DOCUMENT SEGMENT.
# # #

Part of the power of Hofstadter’s principle is its self referential nature.  Part of its power is the way it feeds on itself, and I want to take a moment to reflect on that.  If we were to phrase the principle as saying, the task at hand will always take twice as long as you think, even if you take into account Hofstadter’s principle, then twice becomes four times, four times becomes eight times, and very very soon, every task takes infinite time.

Now, I have projects that seem to be taking infinite time to complete, but that is merely a subjective illusion that comes from how I feel the passage of time.  We as humans have a very poor relationship with infinity, but that’s a story for another time.

But every iteration taking a bit longer than the previous iteration, this is something we can hold in our heads.

One reason I like Hofstadter’s principle is that it can be so easily recast for the situation in which we find ourselves.  The task at hand will always be harder than you think, even when you take into account Hofstadter’s principle.  And the task at hand will always be more complicated than you think, even when you take into Hofstadter’s principle.

In this, Hofstadter’s principle is akin to Parkinson’s Law, which (loosely) states that work will expand to fill the available time.  I think the two, Hofstadter’s principle and Parkinson’s law, march hand in hand, and together they have a significant impact on the way in which we work.  The way in which I work.

And so I find myself engaged in constant combat, against the self referential nature of Hofstadter’s principle, and against the expansionist principle of Parkinson’s law.  My daily hope is that awareness of Hofstadter and Parkinson will be part of my toolkit in, if not defeating them, at least moderating their effects.

# # #

Dataset excerpts:

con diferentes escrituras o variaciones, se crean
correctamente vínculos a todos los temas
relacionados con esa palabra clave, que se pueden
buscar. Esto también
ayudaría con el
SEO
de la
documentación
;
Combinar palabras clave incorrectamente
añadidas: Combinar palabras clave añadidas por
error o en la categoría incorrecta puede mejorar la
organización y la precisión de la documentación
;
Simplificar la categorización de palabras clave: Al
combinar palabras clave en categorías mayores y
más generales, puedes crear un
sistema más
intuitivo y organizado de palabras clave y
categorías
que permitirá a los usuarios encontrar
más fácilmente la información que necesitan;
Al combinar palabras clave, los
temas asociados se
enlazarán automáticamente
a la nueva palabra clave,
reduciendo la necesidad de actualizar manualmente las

# # #

Can you write out the passage on Hofstadter's principle word for word, from "Now, I have" to "for another time."?

Now, I have projects that seem to be taking infinite time to complete, but that is merely a subjective illusion that comes from how I feel the passage of time.  We as humans have a very poor relationship with infinity, but that’s a story for another time.